あともう一件 Craft House まなさん。
(注:鯛工房さんの記事にもあるように、つまみ類は既に金属製に変わっているなど、大部分のマイナー不具合は既に修正されていることを付記します。)
(3) その他
その他、ホームセンターなどで、国内メーカ?のものがいくつか見られますが、評判がよく分からないのと、ナカトミの安さに目がくらんで、今回はパスしました。
まとめ
と言うわけで、「非ウッドターナー」向けの木工旋盤、お勧めベストバイとしては、ナカトミ...と行きたいところですが、デルタのミニ旋盤、ということにしたいと思います。JETも良いのですが、国内での入手容易さを考慮しパスします。
そういう私は既にナカトミなわけですが、ナカトミは、実際に数日触って考え、知恵熱まで出した結果として、この旋盤だけはホントに改造しないと使えないという結論に、近い将来に達するであろう気がしています。
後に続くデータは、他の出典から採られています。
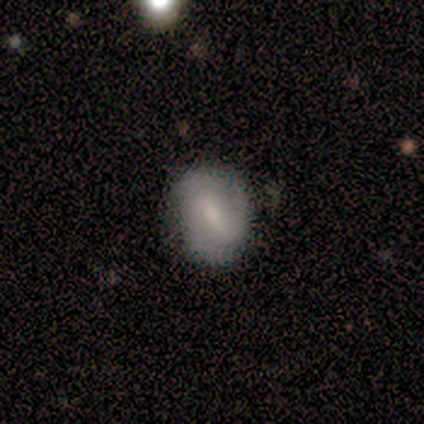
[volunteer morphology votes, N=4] smooth-or-featured: smooth: 50% | featured or disk: 25% | star or artifact: 25%
  how-rounded: in between: 100% | round: 0% | cigar-shaped: 0%
  merging: none: 100% | minor disturbance: 0% | major disturbance: 0% | merger: 0%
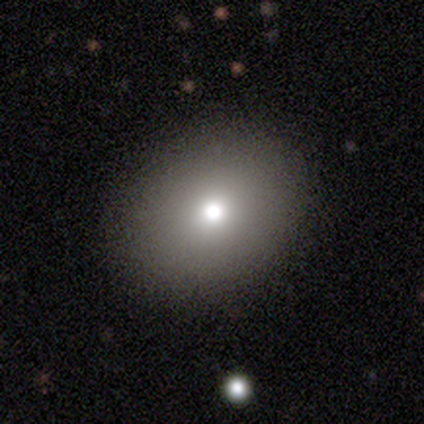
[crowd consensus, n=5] smooth_or_featured: smooth (p=0.80) [alt: star or artifact p=0.20]
how_rounded: in between (p=0.75) [alt: round p=0.25]
merging: none (p=1.00)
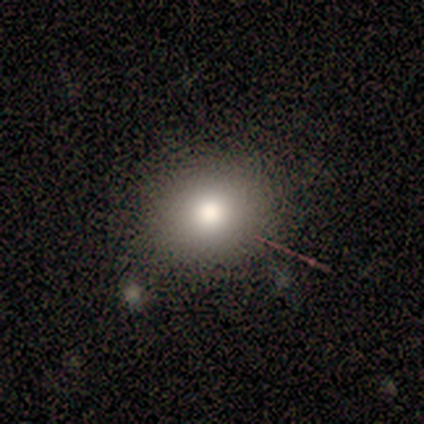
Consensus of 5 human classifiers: Smooth or featured? 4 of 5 (80%) said smooth. How rounded? 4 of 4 (100%) said round. Merging? 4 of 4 (100%) said none.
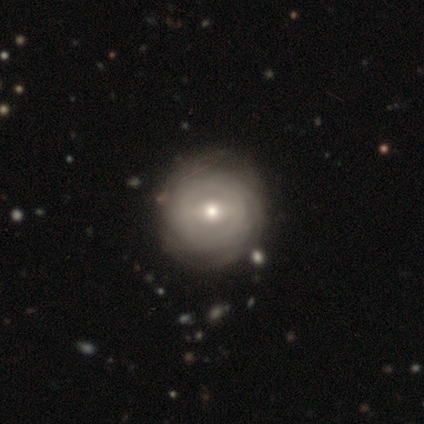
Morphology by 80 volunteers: Smooth or featured? 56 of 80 (70%) said featured or disk. Edge-on disk? 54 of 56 (96%) said no. Bar? 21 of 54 (39%) said weak. Spiral arms? 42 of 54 (78%) said yes. Spiral winding? 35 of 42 (83%) said tight. Spiral arm count? 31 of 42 (74%) said can't tell. Bulge size? 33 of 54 (61%) said moderate. Merging? 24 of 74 (32%) said none.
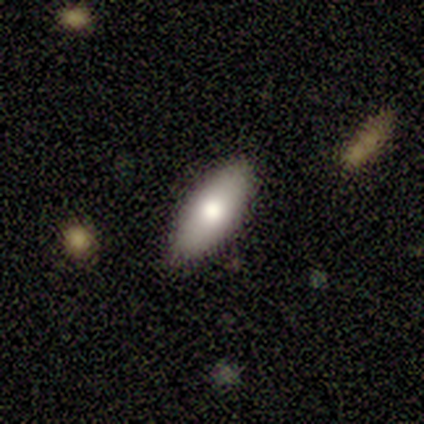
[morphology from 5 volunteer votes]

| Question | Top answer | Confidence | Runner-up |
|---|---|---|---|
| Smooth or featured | smooth | 60% | featured or disk (40%) |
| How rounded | cigar-shaped | 67% | in between (33%) |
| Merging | none | 100% | — |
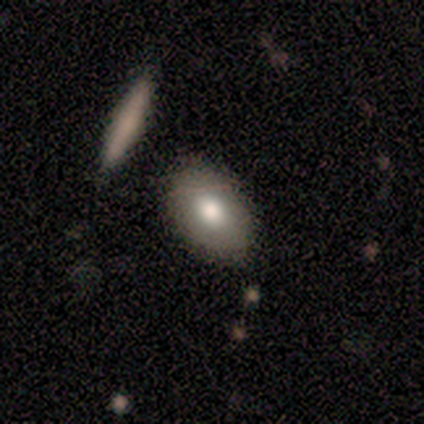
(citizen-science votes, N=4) smooth_or_featured: smooth (p=0.50) [alt: featured or disk p=0.25]
how_rounded: round (p=0.50) [tied with: cigar-shaped p=0.50]
merging: none (p=0.67) [alt: minor disturbance p=0.33]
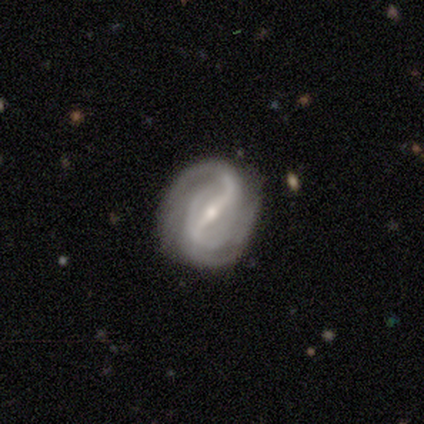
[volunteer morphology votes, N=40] This is clearly a featured or disk galaxy (98%). It is clearly not viewed edge-on (100%). Bar: clearly strong (82%). Spiral arm pattern: clearly yes (97%). Spiral arm count: likely 2 (76%). Spiral winding: possibly medium (55%). Central bulge: possibly moderate (51%). Merging: possibly none (45%).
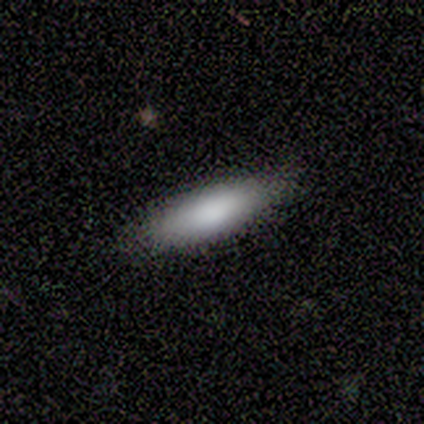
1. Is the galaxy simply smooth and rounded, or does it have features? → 75% smooth, 25% featured or disk, 0% star or artifact.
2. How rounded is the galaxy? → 100% cigar-shaped, 0% round, 0% in between.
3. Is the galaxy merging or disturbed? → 100% none, 0% minor disturbance, 0% major disturbance, 0% merger.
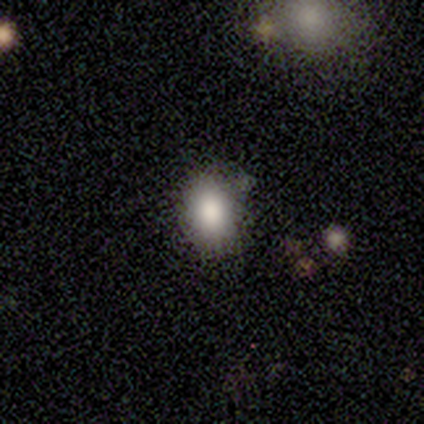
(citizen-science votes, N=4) Volunteers were most divided on "how rounded" (2-way tie): round: 50%, in between: 50%, cigar-shaped: 0%. More confident: smooth or featured — smooth (100%); merging — none (75%).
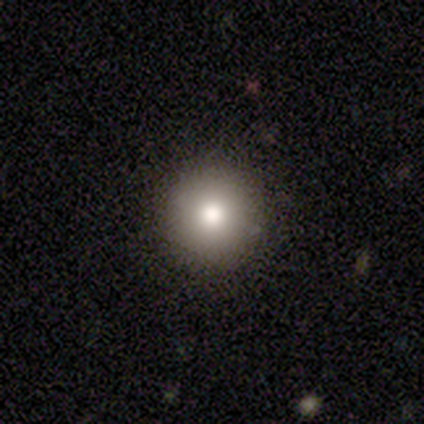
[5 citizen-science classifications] Smooth or featured: smooth — 60% (star or artifact — 40%)
How rounded: round — 100%
Merging: none — 100%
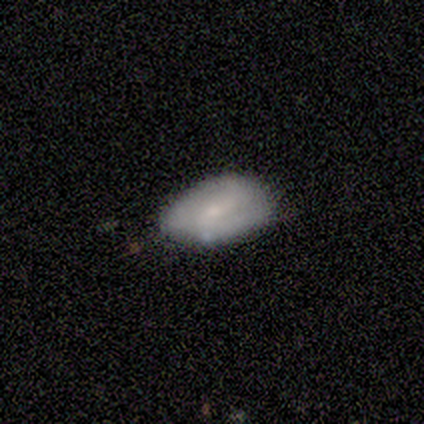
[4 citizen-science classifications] Volunteers were most divided on "smooth or featured" (2-way tie): smooth: 50%, featured or disk: 50%, star or artifact: 0%. More confident: how rounded — in between (100%); merging — none (75%).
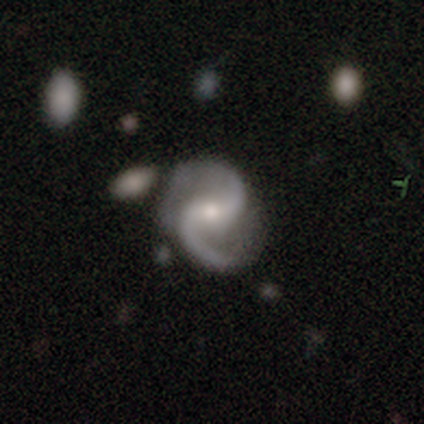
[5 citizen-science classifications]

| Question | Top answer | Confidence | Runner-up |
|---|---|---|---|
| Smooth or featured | featured or disk | 100% | — |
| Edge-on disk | no | 100% | — |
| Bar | weak | 60% | strong (20%) |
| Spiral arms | yes | 100% | — |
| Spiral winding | loose | 60% | medium (40%) |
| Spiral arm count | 2 | 100% | — |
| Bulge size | moderate | 60% | small (40%) |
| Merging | none | 100% | — |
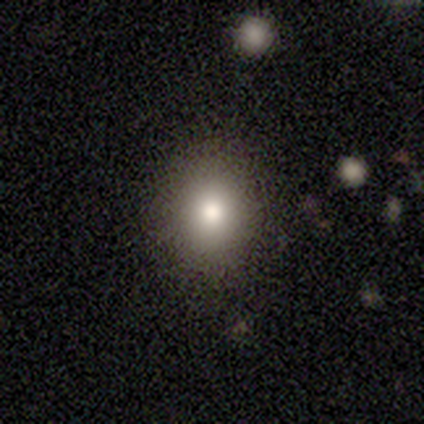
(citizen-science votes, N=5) Morphology: type=smooth (60%); roundness=in between (67%); merging=none (80%).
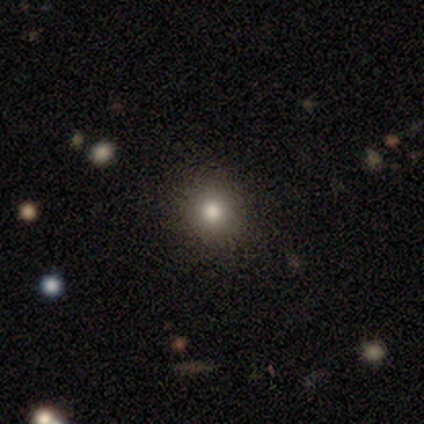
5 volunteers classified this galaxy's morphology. Smooth or featured? smooth (80%)
How rounded? round (100%)
Merging? none (100%)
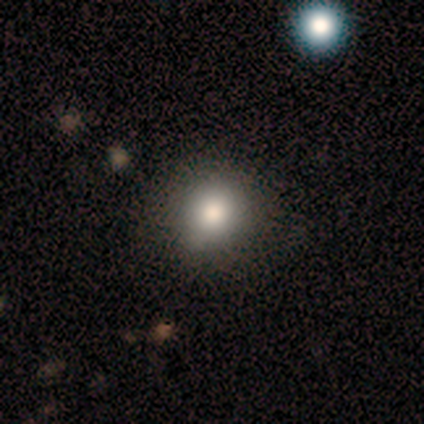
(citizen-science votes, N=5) Morphology: type=smooth (100%); roundness=round (100%); merging=none (100%).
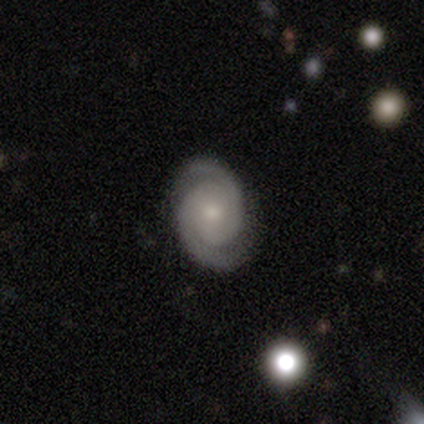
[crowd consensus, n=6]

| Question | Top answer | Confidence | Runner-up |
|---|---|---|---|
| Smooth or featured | featured or disk | 83% | smooth (17%) |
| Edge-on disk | no | 100% | — |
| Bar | no | 80% | weak (20%) |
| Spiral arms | yes | 100% | — |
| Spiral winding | tight | 80% | medium (20%) |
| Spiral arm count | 2 | 100% | — |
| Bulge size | moderate | 80% | small (20%) |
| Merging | none | 83% | minor disturbance (17%) |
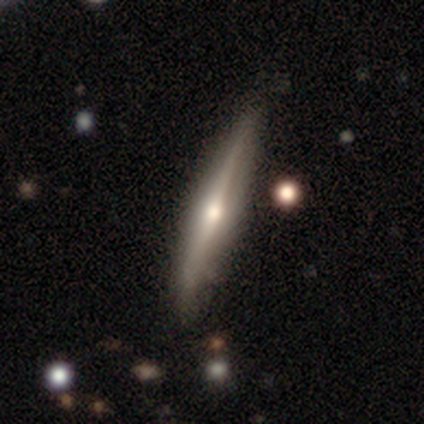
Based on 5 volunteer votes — A featured or disk galaxy (100%) viewed edge-on (100%) with a rounded central bulge (80%). Merging: minor disturbance (60%).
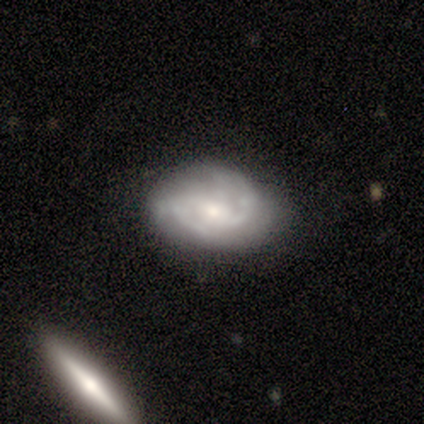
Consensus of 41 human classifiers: smooth_or_featured: featured or disk (p=0.85) [alt: smooth p=0.12]
disk_edge_on: no (p=1.00)
bar: no (p=0.57) [alt: weak p=0.29]
has_spiral_arms: yes (p=0.91) [alt: no p=0.09]
spiral_winding: medium (p=0.53) [alt: tight p=0.41]
spiral_arm_count: 2 (p=0.53) [alt: can't tell p=0.22]
bulge_size: moderate (p=0.51) [alt: small p=0.46]
merging: none (p=0.70) [alt: minor disturbance p=0.20]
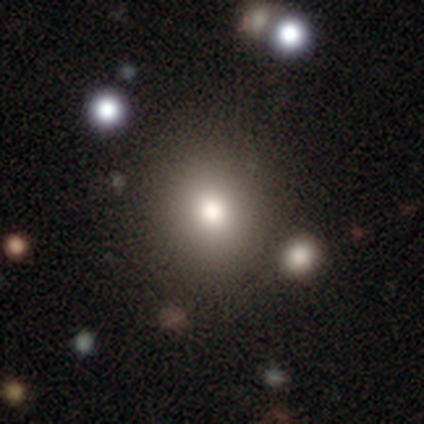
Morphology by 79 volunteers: Smooth or featured? smooth (78%)
How rounded? round (84%)
Merging? none (50%)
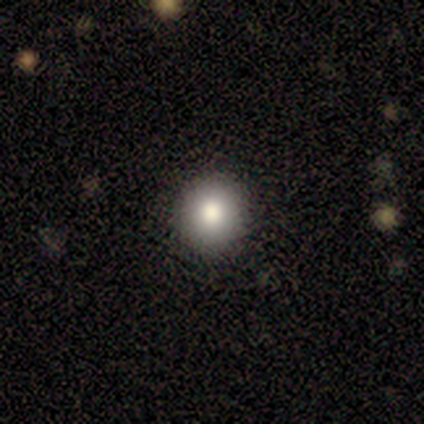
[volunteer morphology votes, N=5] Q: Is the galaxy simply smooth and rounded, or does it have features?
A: smooth — 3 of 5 (60%).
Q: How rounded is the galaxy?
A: round — 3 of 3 (100%).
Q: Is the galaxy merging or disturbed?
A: none — 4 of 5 (80%).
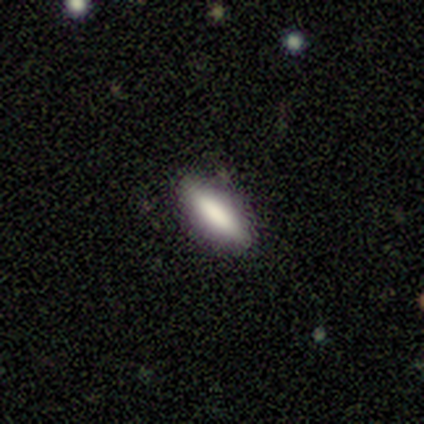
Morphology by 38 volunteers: smooth_or_featured: smooth (p=0.82) [alt: star or artifact p=0.11]
how_rounded: cigar-shaped (p=0.65) [alt: in between p=0.35]
merging: none (p=0.82) [alt: minor disturbance p=0.15]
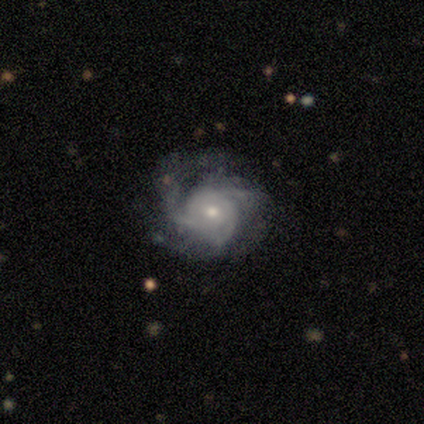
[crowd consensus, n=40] A featured or disk galaxy (90%) with no bar (86%), 3 (56%) tight (56%) spiral arms (94%) and a moderate central bulge (56%).

Vote fractions:
- Smooth or featured? featured or disk: 90% / smooth: 8% / star or artifact: 2%
- Edge-on disk? no: 100% / yes: 0%
- Bar? no: 86% / weak: 11% / strong: 3%
- Spiral arms? yes: 94% / no: 6%
- Spiral winding? tight: 56% / medium: 35% / loose: 9%
- Spiral arm count? 3: 56% / can't tell: 32% / 2: 9% / more than 4: 3% / 1: 0% / 4: 0%
- Bulge size? moderate: 56% / small: 39% / large: 6% / dominant: 0% / none: 0%
- Merging? none: 62% / minor disturbance: 23% / major disturbance: 15% / merger: 0%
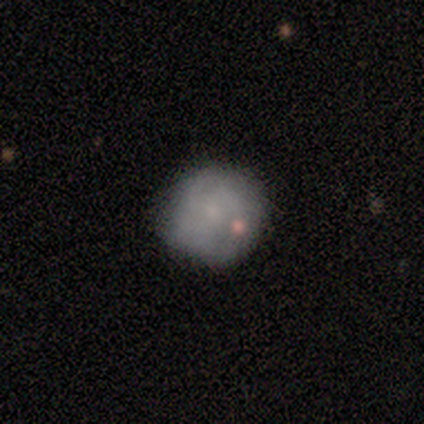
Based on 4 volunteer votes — A smooth galaxy with no disk features (75%) that is round (100%).

Vote fractions:
- Smooth or featured? smooth: 75% / featured or disk: 25% / star or artifact: 0%
- How rounded? round: 100% / in between: 0% / cigar-shaped: 0%
- Merging? none: 75% / minor disturbance: 25% / major disturbance: 0% / merger: 0%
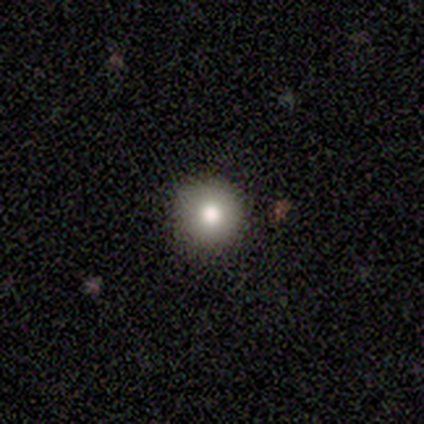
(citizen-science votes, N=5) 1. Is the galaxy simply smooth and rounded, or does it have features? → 100% smooth, 0% featured or disk, 0% star or artifact.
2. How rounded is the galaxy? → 100% round, 0% in between, 0% cigar-shaped.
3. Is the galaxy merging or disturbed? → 100% none, 0% minor disturbance, 0% major disturbance, 0% merger.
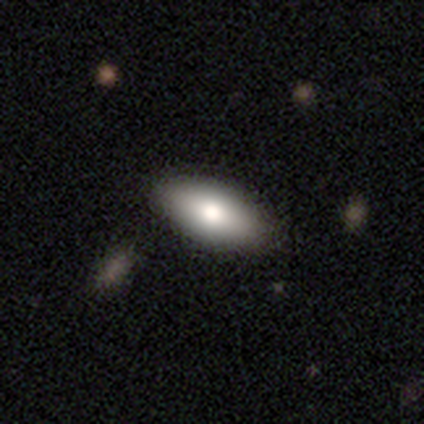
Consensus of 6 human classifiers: Volunteers were most divided on "smooth or featured": smooth: 67%, featured or disk: 17%, star or artifact: 17%. More confident: how rounded — in between (100%); merging — none (80%).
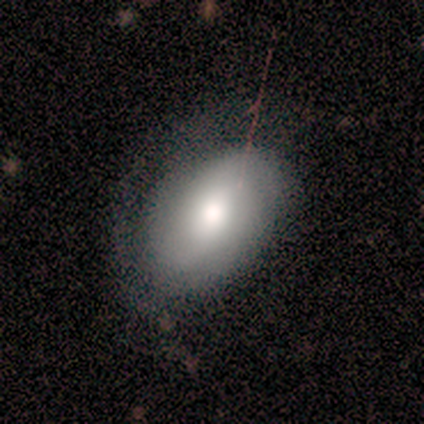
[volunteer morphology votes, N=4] Smooth or featured? 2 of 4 (50%) said smooth. How rounded? 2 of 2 (100%) said in between. Merging? 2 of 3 (67%) said none.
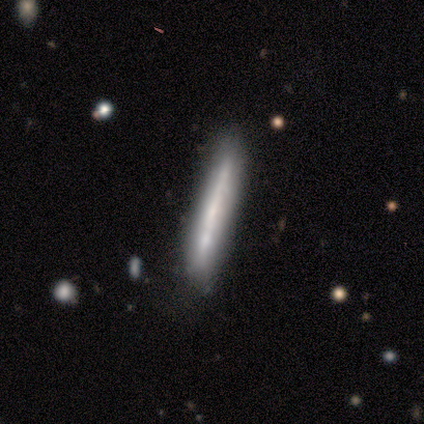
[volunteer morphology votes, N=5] A featured or disk galaxy (60%) viewed edge-on (67%) with no central bulge (100%).

Vote fractions:
- Smooth or featured? featured or disk: 60% / smooth: 40% / star or artifact: 0%
- Edge-on disk? yes: 67% / no: 33%
- Edge-on bulge? none: 100% / boxy: 0% / rounded: 0%
- Merging? none: 60% / minor disturbance: 40% / major disturbance: 0% / merger: 0%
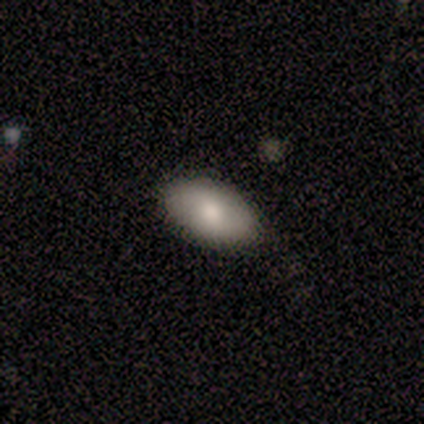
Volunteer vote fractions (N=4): smooth-or-featured: smooth: 100% | featured or disk: 0% | star or artifact: 0%
  how-rounded: in between: 100% | round: 0% | cigar-shaped: 0%
  merging: none: 75% | minor disturbance: 25% | major disturbance: 0% | merger: 0%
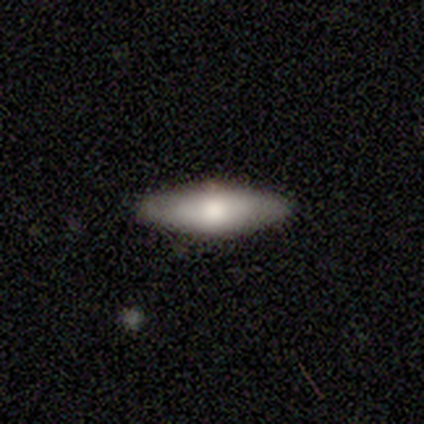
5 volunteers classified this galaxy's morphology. Smooth or featured? smooth (80%)
How rounded? in between (75%)
Merging? none (100%)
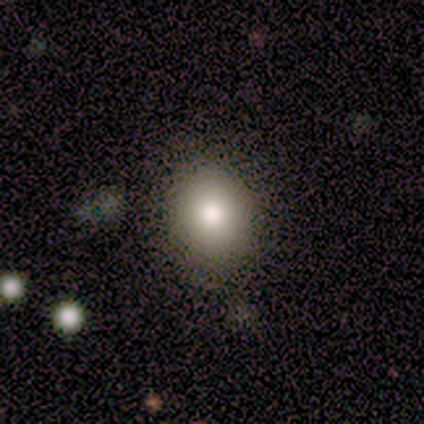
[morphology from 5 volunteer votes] This is clearly a smooth galaxy (80%). How rounded: likely in between (75%). Merging: likely none (75%).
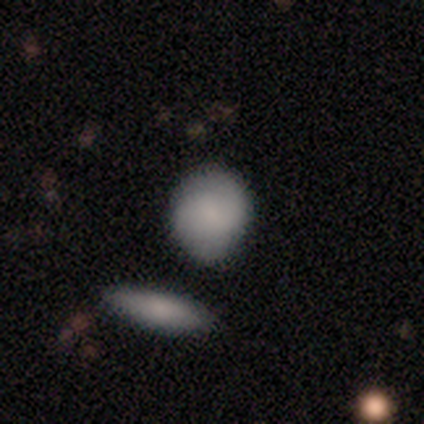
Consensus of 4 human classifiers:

だから、オススメしないわけはありませんが、手放しではお勧めすることはできないと思っています。
但し、上述のように既に簡単に対処できる方法がインターネットなどで明示されていますので、それらを読んでこれくらいならできる、と思う方は、購入する価値があると思います。(まあ木工旋盤買おうと思う人ならダイジョブかな。)個人的には、2万円台で木工旋盤が手にできるというのは、それはそれでかなりスバラシイことだと思います。
旋盤メインの「ウッドターナー」の皆様には、もっと別な選択があると思いますが、あえて今回はあまり旋盤に重きを置かない人を想定してのツールレビューとしてみました。
途中から例によって、お勧めしてるのかしてないのかワケが分からなくなりましたが、とりあえず以上です。